Write out the entries below exactly, from the first line to the one with "thumb mcp: (537, 447)", both ends included.

Saved entries

⁂

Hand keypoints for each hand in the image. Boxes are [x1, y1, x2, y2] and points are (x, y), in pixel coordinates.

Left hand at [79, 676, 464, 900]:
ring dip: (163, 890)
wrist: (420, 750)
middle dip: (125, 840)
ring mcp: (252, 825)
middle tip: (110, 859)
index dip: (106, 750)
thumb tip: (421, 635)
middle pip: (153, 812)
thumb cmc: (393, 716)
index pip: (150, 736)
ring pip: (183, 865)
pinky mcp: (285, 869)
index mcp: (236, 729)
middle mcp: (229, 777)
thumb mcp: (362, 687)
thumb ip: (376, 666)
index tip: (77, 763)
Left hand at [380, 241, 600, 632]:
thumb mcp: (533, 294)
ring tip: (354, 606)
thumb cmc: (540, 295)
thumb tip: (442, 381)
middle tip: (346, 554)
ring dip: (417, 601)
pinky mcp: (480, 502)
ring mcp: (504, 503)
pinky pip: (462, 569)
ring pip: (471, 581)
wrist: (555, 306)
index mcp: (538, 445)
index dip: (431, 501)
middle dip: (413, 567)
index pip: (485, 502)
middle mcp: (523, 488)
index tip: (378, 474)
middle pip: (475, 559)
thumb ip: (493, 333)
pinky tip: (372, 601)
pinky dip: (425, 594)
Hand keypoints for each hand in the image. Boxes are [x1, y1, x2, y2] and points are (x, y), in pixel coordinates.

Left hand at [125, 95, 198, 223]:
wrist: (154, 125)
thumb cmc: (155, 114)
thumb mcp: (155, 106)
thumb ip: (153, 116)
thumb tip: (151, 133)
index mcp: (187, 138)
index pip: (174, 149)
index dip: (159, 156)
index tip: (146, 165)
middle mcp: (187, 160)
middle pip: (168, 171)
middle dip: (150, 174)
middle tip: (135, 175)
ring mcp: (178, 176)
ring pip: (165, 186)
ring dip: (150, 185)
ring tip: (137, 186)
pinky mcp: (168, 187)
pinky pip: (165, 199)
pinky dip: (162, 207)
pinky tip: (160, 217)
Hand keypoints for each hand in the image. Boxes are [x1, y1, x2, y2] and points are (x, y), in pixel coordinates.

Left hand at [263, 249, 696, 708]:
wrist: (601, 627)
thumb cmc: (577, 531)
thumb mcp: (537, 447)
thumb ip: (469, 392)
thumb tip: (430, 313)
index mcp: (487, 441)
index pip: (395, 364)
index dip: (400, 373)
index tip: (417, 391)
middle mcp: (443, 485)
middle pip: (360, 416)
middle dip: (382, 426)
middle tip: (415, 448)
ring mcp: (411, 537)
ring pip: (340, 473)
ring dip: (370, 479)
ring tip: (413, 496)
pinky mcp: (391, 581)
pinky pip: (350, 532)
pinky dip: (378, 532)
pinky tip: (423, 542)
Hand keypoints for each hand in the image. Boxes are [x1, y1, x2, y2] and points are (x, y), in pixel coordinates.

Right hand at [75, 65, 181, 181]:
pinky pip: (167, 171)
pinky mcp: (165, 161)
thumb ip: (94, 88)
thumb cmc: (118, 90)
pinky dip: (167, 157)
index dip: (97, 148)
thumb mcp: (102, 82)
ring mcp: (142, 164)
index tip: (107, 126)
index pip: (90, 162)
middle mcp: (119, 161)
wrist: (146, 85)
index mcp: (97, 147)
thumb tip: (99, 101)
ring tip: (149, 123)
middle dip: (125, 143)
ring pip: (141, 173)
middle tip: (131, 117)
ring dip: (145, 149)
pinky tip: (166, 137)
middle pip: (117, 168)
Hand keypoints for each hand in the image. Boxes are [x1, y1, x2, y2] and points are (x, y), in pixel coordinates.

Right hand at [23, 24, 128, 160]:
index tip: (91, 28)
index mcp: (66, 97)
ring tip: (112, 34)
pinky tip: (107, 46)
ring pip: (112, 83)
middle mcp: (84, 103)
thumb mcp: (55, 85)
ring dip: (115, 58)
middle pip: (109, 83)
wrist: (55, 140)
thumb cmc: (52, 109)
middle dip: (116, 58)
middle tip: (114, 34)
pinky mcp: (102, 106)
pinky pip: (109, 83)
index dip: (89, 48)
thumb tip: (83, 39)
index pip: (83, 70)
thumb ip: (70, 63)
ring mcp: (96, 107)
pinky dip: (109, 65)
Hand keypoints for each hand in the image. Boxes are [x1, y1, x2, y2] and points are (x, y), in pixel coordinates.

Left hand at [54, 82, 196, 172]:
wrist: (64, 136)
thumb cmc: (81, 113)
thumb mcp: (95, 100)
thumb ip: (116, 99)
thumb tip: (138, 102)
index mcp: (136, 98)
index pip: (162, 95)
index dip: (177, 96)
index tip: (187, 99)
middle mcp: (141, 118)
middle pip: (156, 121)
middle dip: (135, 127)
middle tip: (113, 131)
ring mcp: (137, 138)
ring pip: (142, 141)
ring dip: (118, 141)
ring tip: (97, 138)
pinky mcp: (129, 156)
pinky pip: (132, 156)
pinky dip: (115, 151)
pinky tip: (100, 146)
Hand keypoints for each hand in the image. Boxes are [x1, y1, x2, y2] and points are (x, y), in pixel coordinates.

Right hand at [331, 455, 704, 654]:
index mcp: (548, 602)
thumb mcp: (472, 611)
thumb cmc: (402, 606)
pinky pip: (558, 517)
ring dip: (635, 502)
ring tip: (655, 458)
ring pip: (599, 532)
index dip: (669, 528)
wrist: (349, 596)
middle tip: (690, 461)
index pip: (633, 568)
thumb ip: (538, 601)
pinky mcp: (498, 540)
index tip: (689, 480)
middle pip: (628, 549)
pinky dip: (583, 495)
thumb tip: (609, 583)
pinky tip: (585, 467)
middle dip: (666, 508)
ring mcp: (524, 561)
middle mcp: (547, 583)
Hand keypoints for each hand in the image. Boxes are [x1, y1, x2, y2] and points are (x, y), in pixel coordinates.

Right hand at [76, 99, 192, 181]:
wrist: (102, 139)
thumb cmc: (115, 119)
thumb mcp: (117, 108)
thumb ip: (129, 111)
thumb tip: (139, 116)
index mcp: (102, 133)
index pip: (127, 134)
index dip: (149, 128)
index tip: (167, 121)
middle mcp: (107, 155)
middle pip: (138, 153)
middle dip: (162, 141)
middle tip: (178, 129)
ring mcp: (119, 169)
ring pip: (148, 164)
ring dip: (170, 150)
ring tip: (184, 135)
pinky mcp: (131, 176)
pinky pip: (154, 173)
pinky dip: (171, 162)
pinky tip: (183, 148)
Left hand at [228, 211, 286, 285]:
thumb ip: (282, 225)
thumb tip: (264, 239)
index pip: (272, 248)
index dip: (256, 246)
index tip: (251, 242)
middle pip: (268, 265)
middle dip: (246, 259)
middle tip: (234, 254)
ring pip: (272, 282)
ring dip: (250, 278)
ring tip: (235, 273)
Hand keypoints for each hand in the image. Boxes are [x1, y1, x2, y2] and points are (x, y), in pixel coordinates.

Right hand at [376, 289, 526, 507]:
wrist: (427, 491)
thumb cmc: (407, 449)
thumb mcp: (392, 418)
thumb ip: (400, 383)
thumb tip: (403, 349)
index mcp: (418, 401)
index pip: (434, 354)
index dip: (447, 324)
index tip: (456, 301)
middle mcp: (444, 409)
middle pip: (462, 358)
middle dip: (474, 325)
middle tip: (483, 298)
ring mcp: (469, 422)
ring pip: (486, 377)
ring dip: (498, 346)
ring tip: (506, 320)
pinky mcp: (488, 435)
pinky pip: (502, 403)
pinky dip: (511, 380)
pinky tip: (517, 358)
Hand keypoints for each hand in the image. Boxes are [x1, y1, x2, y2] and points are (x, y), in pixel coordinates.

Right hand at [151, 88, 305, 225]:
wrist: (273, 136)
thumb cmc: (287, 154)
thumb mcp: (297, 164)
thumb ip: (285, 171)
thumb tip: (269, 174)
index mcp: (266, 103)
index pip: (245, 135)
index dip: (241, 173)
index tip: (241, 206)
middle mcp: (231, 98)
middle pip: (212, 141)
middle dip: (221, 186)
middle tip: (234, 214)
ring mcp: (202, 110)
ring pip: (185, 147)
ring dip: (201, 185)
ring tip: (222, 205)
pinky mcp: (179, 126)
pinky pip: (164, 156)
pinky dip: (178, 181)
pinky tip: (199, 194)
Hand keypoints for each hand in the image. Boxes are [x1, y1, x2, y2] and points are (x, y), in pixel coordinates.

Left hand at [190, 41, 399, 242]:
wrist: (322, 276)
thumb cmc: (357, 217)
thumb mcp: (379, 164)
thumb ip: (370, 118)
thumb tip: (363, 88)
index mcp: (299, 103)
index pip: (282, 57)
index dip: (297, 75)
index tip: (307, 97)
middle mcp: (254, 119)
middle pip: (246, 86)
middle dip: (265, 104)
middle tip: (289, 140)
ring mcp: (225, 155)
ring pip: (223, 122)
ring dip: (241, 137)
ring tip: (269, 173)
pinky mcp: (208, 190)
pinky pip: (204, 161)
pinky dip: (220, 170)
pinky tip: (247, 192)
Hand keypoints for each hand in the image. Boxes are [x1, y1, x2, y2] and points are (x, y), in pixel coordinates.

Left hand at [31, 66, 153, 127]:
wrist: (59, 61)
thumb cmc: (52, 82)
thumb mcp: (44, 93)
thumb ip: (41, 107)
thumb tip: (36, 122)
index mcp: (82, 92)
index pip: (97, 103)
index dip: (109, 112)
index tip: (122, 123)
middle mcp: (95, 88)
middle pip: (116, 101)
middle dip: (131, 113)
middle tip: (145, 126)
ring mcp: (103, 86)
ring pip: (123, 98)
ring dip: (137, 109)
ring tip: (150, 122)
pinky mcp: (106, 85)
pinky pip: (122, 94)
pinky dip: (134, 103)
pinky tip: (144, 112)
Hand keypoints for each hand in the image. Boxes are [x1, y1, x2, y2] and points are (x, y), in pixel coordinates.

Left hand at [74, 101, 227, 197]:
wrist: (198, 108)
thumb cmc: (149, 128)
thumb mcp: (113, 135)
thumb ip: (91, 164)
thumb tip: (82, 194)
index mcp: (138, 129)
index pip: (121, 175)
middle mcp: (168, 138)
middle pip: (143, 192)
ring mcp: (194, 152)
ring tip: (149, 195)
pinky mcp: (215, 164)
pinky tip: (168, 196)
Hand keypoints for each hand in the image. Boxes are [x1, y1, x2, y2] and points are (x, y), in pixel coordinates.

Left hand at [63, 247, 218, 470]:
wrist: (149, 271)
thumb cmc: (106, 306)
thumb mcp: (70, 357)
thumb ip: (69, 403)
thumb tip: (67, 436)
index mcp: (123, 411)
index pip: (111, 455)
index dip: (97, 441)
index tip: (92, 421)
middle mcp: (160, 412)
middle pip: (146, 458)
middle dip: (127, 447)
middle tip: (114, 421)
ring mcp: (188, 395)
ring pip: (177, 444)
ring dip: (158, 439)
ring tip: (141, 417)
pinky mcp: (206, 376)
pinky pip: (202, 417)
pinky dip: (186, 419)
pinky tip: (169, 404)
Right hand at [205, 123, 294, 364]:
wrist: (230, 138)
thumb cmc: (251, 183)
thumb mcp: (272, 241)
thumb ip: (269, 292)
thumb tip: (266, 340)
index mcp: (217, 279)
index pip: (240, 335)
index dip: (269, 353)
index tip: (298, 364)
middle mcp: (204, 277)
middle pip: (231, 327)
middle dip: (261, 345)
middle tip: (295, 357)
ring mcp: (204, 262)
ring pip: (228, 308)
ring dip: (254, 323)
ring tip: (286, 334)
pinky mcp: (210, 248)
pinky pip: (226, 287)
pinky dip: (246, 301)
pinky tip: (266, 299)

⁂

## WRITTEN ANSWER
Hand keypoints for each hand in the image. Boxes are [x1, y1, x2, y2] and points are (x, y), in pixel coordinates.

Left hand at [79, 676, 464, 900]:
ring dip: (163, 890)
wrist: (420, 750)
middle dip: (125, 840)
ring mcp: (252, 825)
middle tip: (110, 859)
index dip: (106, 750)
thumb tip: (421, 635)
middle pip: (153, 812)
thumb cmc: (393, 716)
index pip: (150, 736)
ring pip: (183, 865)
pinky mcp: (285, 869)
index mcp: (236, 729)
middle mcp: (229, 777)
thumb mcp: (362, 687)
thumb ip: (376, 666)
index tip: (77, 763)
Left hand at [380, 241, 600, 632]:
thumb mcp: (533, 294)
ring tip: (354, 606)
thumb cmc: (540, 295)
thumb tip: (442, 381)
middle tip: (346, 554)
ring dip: (417, 601)
pinky mcp: (480, 502)
ring mcp: (504, 503)
pinky pip: (462, 569)
ring pip: (471, 581)
wrist: (555, 306)
index mcp: (538, 445)
index dip: (431, 501)
middle dip: (413, 567)
index pip: (485, 502)
middle mcp: (523, 488)
index tip: (378, 474)
middle pip: (475, 559)
thumb ip: (493, 333)
pinky tip: (372, 601)
pinky dip: (425, 594)
Hand keypoints for each hand in the image. Boxes are [x1, y1, x2, y2] and points are (x, y), in pixel coordinates.

Left hand at [125, 95, 198, 223]:
wrist: (154, 125)
thumb cmc: (155, 114)
thumb mcp: (155, 106)
thumb ip: (153, 116)
thumb tip: (151, 133)
index mcp: (187, 138)
index pip: (174, 149)
index dip: (159, 156)
index tip: (146, 165)
middle mcp: (187, 160)
middle pip: (168, 171)
middle dip: (150, 174)
middle tip: (135, 175)
ring mcp: (178, 176)
ring pip: (165, 186)
ring dip: (150, 185)
ring tip: (137, 186)
pinky mcp: (168, 187)
pinky pip: (165, 199)
pinky dip: (162, 207)
pinky tip: (160, 217)
Hand keypoints for each hand in the image. Boxes are [x1, y1, x2, y2] and points are (x, y), in pixel coordinates.

Left hand at [263, 249, 696, 708]:
wrist: (601, 627)
thumb cmc: (577, 531)
thumb mcp: (537, 447)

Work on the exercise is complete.